This is the source files repo for https://www.daskeyboard.io.

Build Status Site Status

Issues, bugs, and requests

We welcome contributions and feedback on our website! Please file a request in our issue tracker and we'll take a look.

Dev env installation

A tldr version follows:

  1. Ensure you have Ruby installed; you need version 2.2.2 or later:

ruby --version

  1. Ensure you have Bundler installed; if not install with:

gem install bundler

  1. Install all dependencies:

bundle install

View Site in dev mode

bundle exec jekyll serve

or

jekyll serve -w --force_polling

Testing

rake checklinks

Some form of broken links prevention is done automatically by rake checklinks on every commit (through tool/travis.sh). But this won't see any Firebase redirects (rake checklinks doesn't run the Firebase server) and it won't check incoming links.

Before we can move the more complete automated linkcheck solution from dartlang.org, we recommend manually running the following.

  • First time setup:

    pub global activate linkcheck npm install -g superstatic

  • Start the localhost Firebase server:

    superstatic --port 3474

  • Run the link checker:

    linkcheck :3474

Even better, to check that old URLs are correctly redirected:

linkcheck :3474 --input tool/sitemap.txt

Adding next/previous page links

If you have a document that spans multiple pages, you can add next and previous page links to make navigating these pages easier. It involves adding some information to the front matter of each page, and including some HTML.

---
layout: tutorial
title: "Constraints"

permalink: /tutorials/layout/constraints.html
prev-page: /tutorials/layout/properties.html
prev-page-title: "Container Properties"
next-page: /tutorials/layout/create.html
next-page-title: "Create a Layout"
---

{% include prev-next-nav.html %}

{:toc}

<!-- PAGE CONTENT -->

{% include prev-next-nav.html %}

Omit the "prev-page" info for the first page, and the "next-page" info for the last page.

Syntax highlighting

The website uses prism.js for syntax highlighting. This section covers how to use syntax highlighting, and how to update our syntax highlighter for new languages.

Supported languages

This website can syntax highlight the following languages:

  • shell
  • dart
  • html
  • css
  • javascript
  • java
  • objectivec
  • swift
  • go
  • php
  • python
  • ruby

Using syntax highlighting

The easiest way to syntax highlight a block of code is to wrap it with triple backticks followed by the language.

Here's an example:

class SomeCode {
  String name;
}

See the list of supported languages above for what to use following the first triple backticks.
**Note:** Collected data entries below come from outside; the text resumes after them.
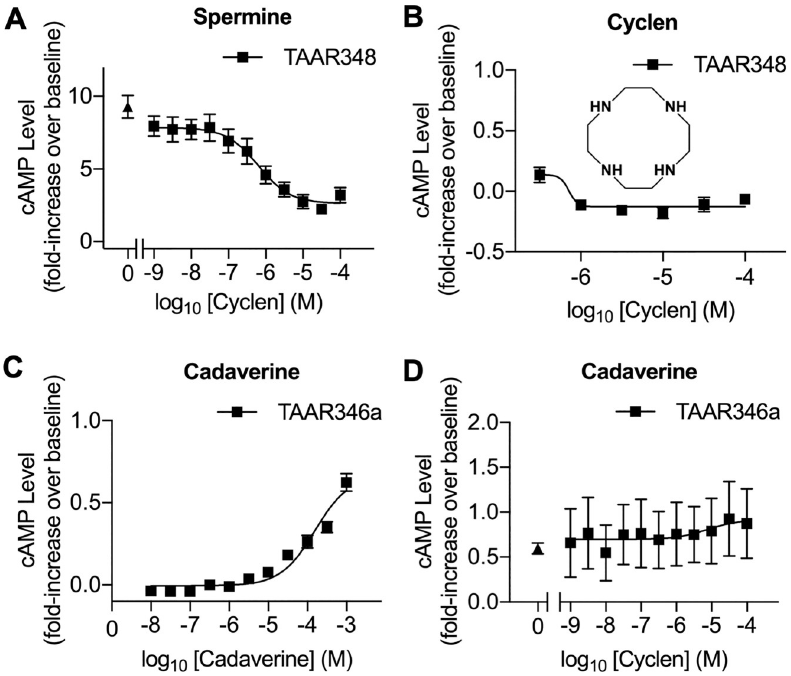
Fig 4. Cyclen antagonized spermine-induced cAMP responses to receptor TAAR348. (A) Cyclen treatment inhibited cAMP production induced by 0.1 mM spermine in TAAR348-expressing HEK293T cells as measured with a TR-FRET assay and normalized to the cAMP level in buffer-treated cells (mean ± SEM, n = 5). The filled triangle represents cAMP production induced by 0.1 mM spermine in the cells without exposure to cyclen. Fold increase over basal was calculated as [(measured cAMP − basal cAMP) � basal cAMP] − 1. (B) Cyclen did not induce cAMP production in HEK293T with TAAR348 (mean ± SEM; reads from triplicate wells). (Inset) Structure of cyclen (1,4,7,10-tetraazacyclododecane). (C) Cadaverine induced cAMP production in a concentration-dependent manner in HEK293T cells expressing another sea lamprey TAAR-like gene—TAAR346a (mean ± SEM, n = 5). (D) Cyclen treatment did not inhibit cAMP production induced by 1 mM of cadaverine in HEK293T cells expressing TAAR346a. The filled triangle represents the cAMP production induced by 1 mM of cadaverine in the cells without exposure to cyclen (mean ± SEM, n = 5). Underlying data are available in S1 Data. cAMP, cyclic-adenosine monophosphate; HEK293T, human embryonic kidney 293T; TAAR, trace amine-associated receptor; TR-FRET, time-resolved fluorescence energy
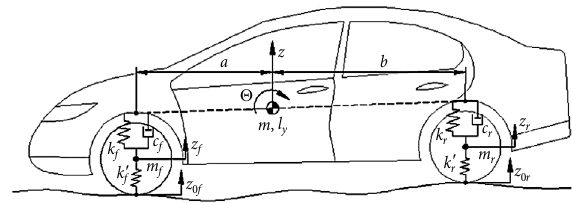
Fig. 1. Vehicle bicycle model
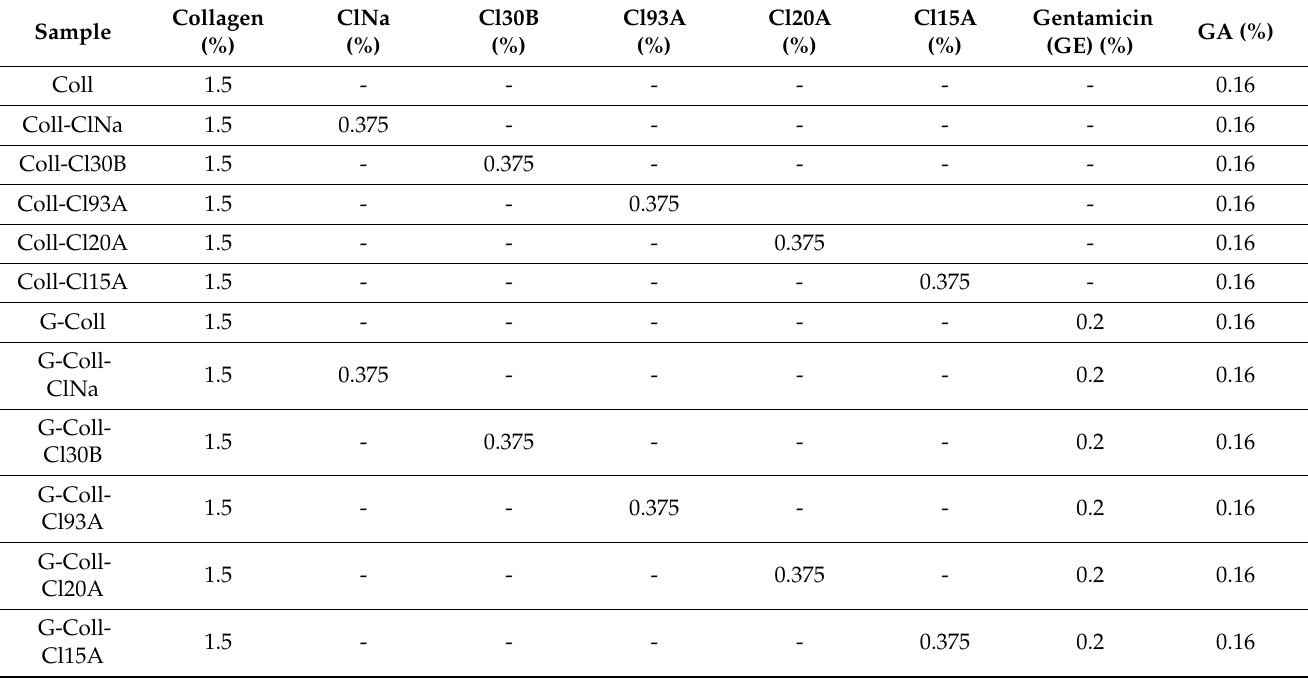
Table 4. The composition of the new collagen/clay composite biomaterials.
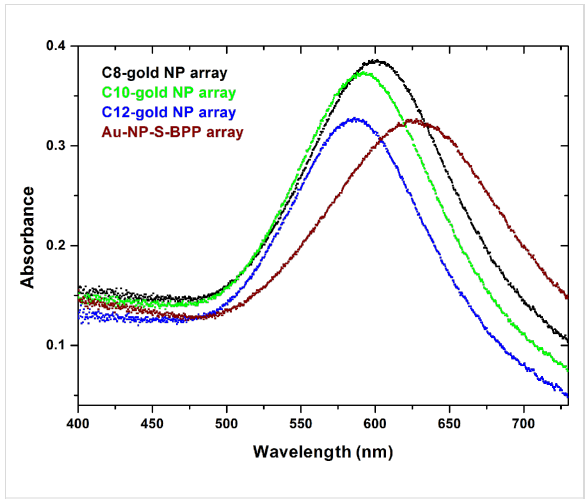
Figure 2: Surface plasmon resonance spectroscopy of several func- tionalized gold nanoparticle arrays studied in our work. Gold nanoparti- cles are covered by C8 (black), C10 (green), C12 (blue) and S-BBP (red), respectively.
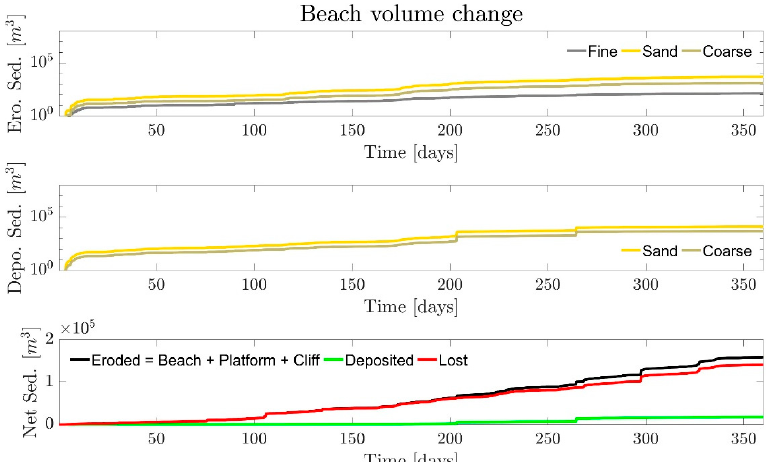
Figure 15. Simulated beach volume accumulated changes. From top to bottom; eroded, deposited and net total sediment net total sediment volume.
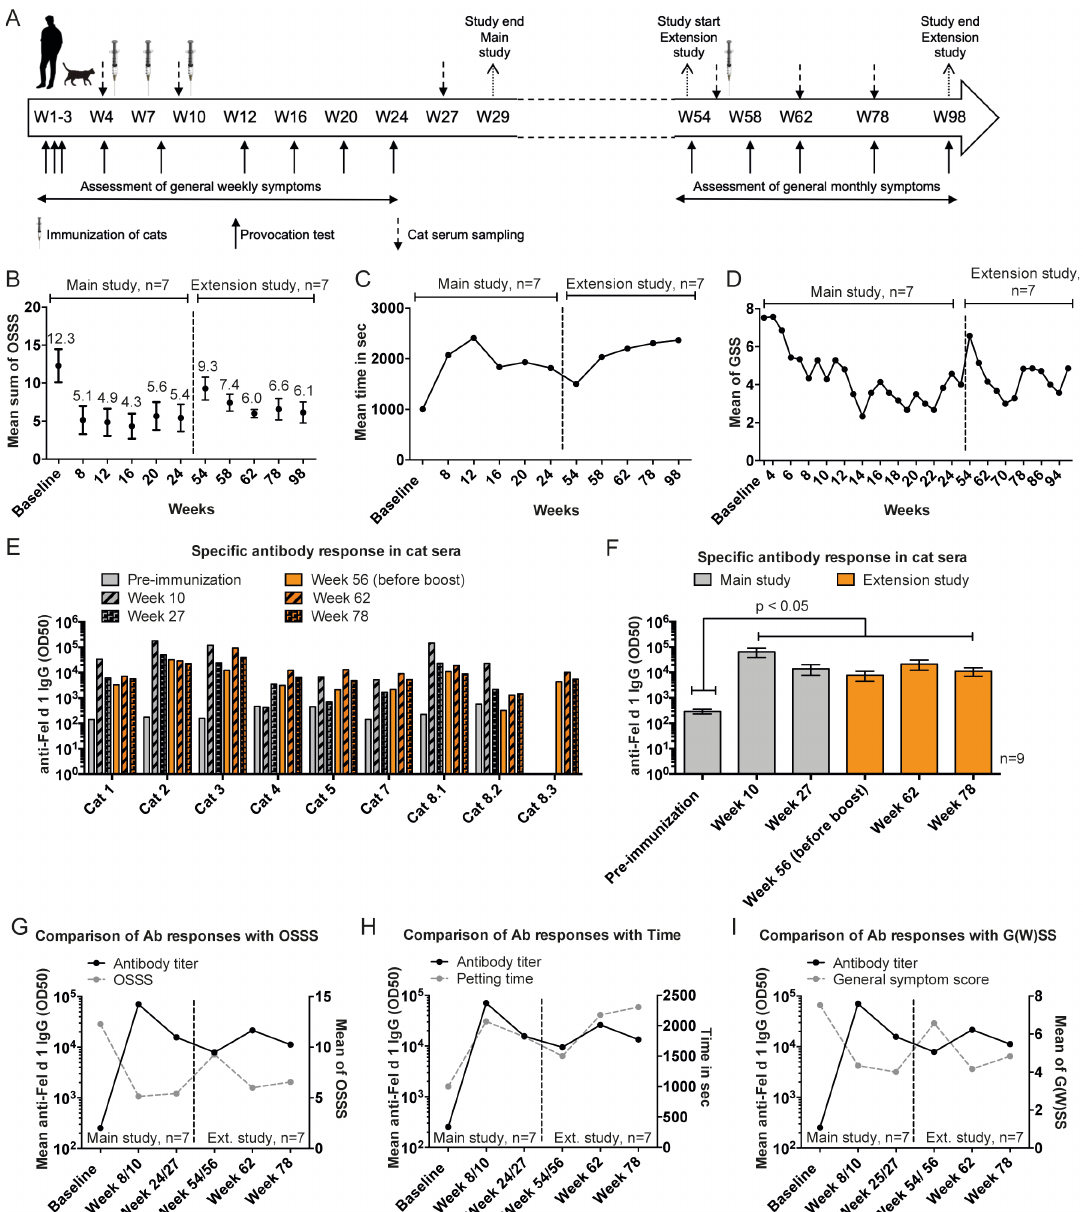
Figure 6. Extension study: Changes in allergic symptoms of participants after booster injection of cats. ( A ) Study design of the main and extension study including seven participants and nine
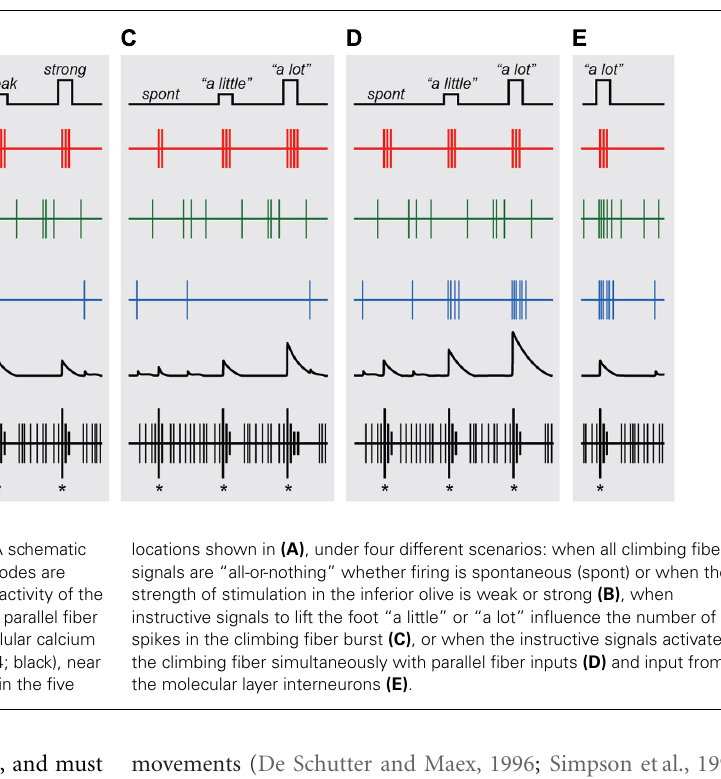
FIGURE 1 | Graded instructive signals in a Purkinje cell. (A) A schematic diagram of a Purkinje cell and its different synaptic inputs. Electrodes are placed in different locations to measure the extracellular spiking activity of the climbing fiber (1; red), a molecular layer interneuron (2; green), a parallel fiber (3; cyan) and the Purkinje cell axon (5; black). In addition, intracellular calcium signals are imaged in one of the Purkinje cell’s distal dendrites (4; black), near electrodes 2 and 3. (B–E) Spikes and calcium signals measured in the five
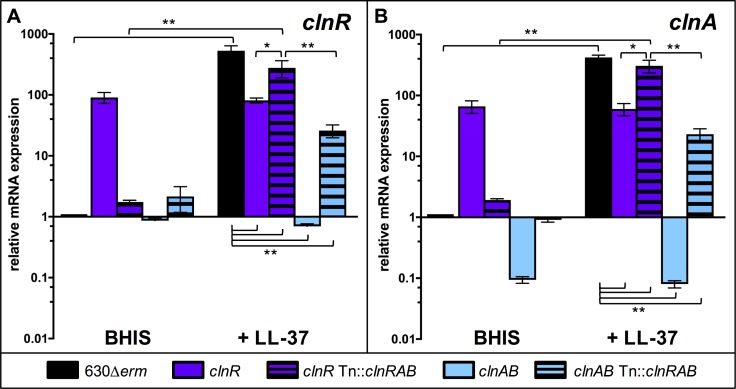
ClnR acts as a conditional repressor and inducer of clnRAB expression.Cultures of 630Δerm, clnR (MC885), clnR Tn::clnRAB (MC950), clnAB (MC935), and clnAB Tn::clnRAB (MC953) were grown in BHIS alone or BHIS with 2 μg/ml LL-37. RNA samples were collected and processed for qRT-PCR analysis as described in Methods. Graphs show the mean mRNA expression levels of A) clnR and B) clnA relative to expression in strain 630Δerm in BHIS alone. Error bars represent the standard error of the mean from at least three independent experiments. Data were analyzed by two-way ANOVA and Tukey’s multiple comparisons test, with comparisons indicated by brackets. * indicates p < 0.05, ** indicates p ≤ 0.0001.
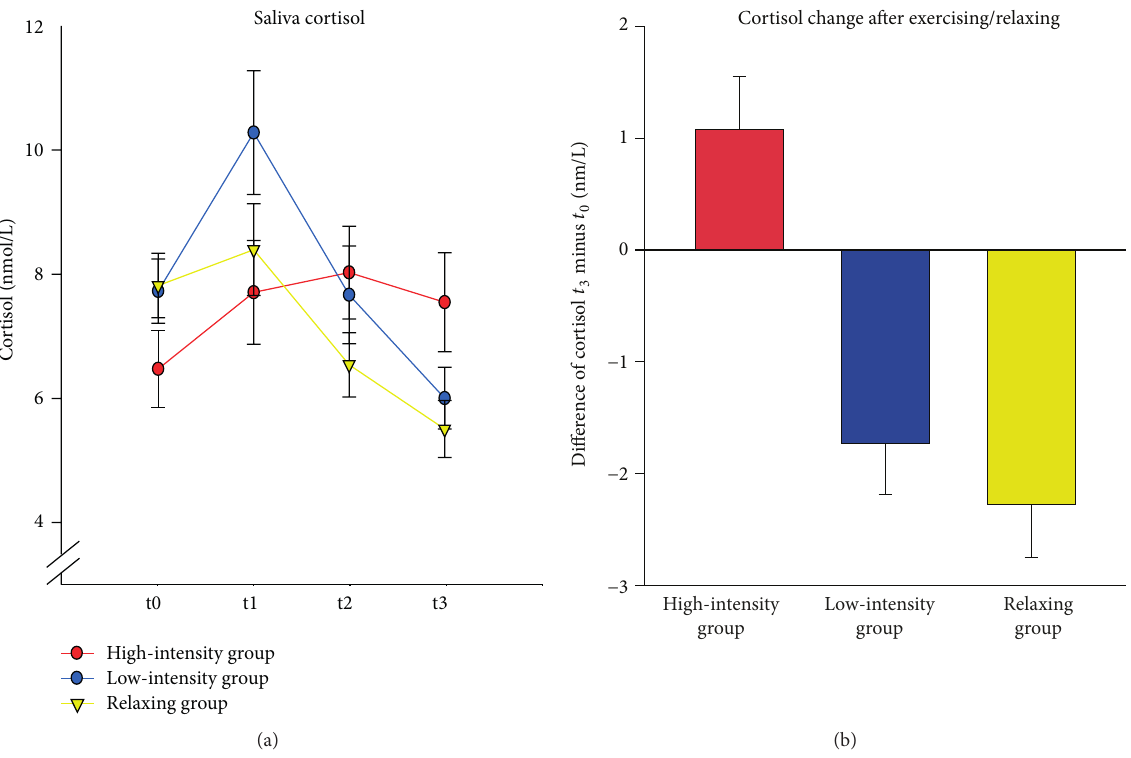
Figure 4: (a) Mean saliva cortisol at baseline ( 𝑡 0 ), after learning ( 𝑡 1 ), after exercising/relaxing ( 𝑡 2 ), and 20 minutes after exercising ( 𝑡 3 ), separately for the high-intensity exercise group, the low-intensity exercise group, and the relaxing group. (b) Mean changes in cortisol from baseline to the assessment 20 minutes after exercising/relaxing. Positive values indicate an increase in cortisol. Error bars depict ± 1 standard error of the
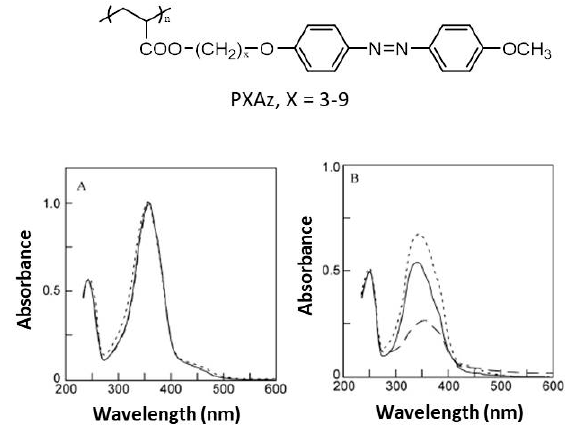
Figure 7. Schematic molecular structure ofthe azo-functionalized liquid crystal polymer with the different methylene spacer length (PXAz, X is the methylene spacer length, 3 to 9) and the absorption spectra of PXAz (X = 3, 6, 8) in chloroform solution ( A ) and film ( B ). Source: Yagi et al. 2014 [42]. Copyright 2014. Reprinted with permission from Elsevier Ltd.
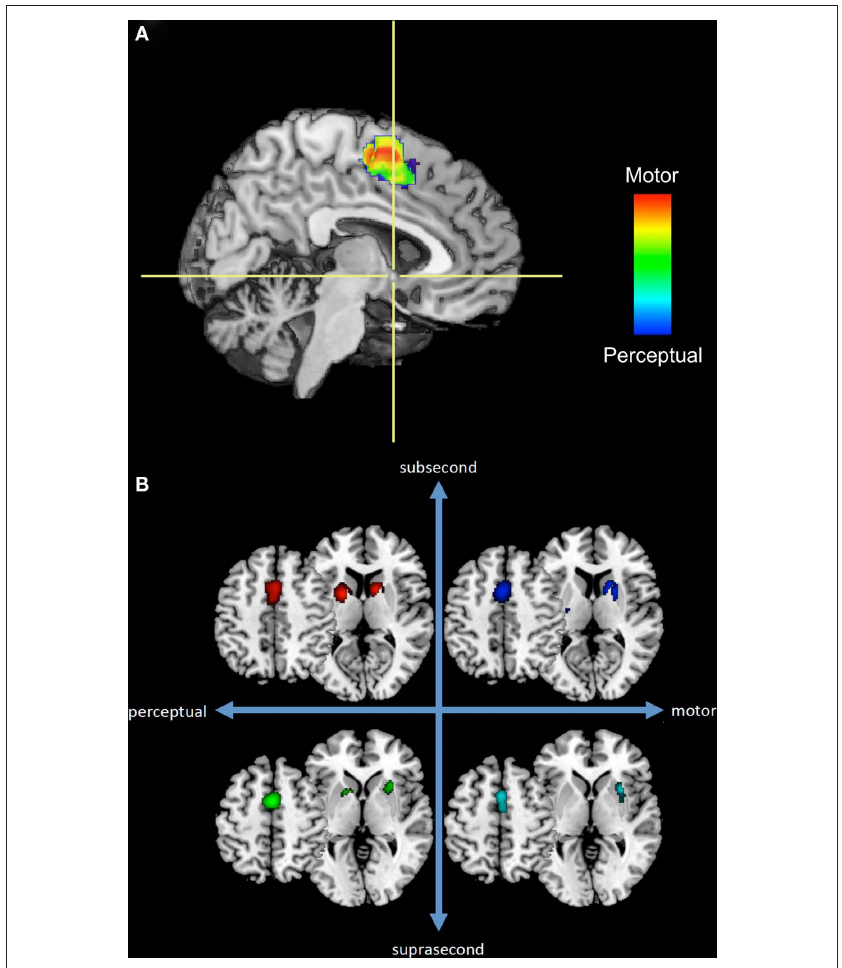
FIgure 1 | A subset of the results from our previous meta-analysis of neuroimaging timing studies. (A) Sagittal section of a rendered brain including SMA voxels from perceptual or motor timing tasks (regardless of duration length) and their overlap. Crosshairs are located at the anterior commissure with the vertical axis dividing the SMA and pre-SMA. (B) Separate ALE results for SMA and basal ganglia regions across four temporal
Adding more languages for syntax highlighting

The website uses a custom build of prism, which includes only the languages the website requires. To improve load times and user experience, we do not support every language that prism supports.

To add a new language for syntax highlighting, you will need to generate a new copy of the prism.js file.

Follow these steps to generate a new copy of prism.js:

  • Open js/prism.js
  • Copy the URL in the comment of the first line of the file
  • Paste it into a browser window/tab
  • Add the new language that you wish to syntax highlight
  • DO NOT change the other plugins, languages, or settings
  • Download the generated JavaScript, and use it to replace js/prism.js
  • Download the generated CSS, and use it to replace _sass/_prism.scss

Including a region of a file

You can include a specific range of lines from a file:

{% include includelines filename=PATH start=INT count=INT %}

PATH must be inside of _include. If you are including source code, place that code into _include/code to follow our convention.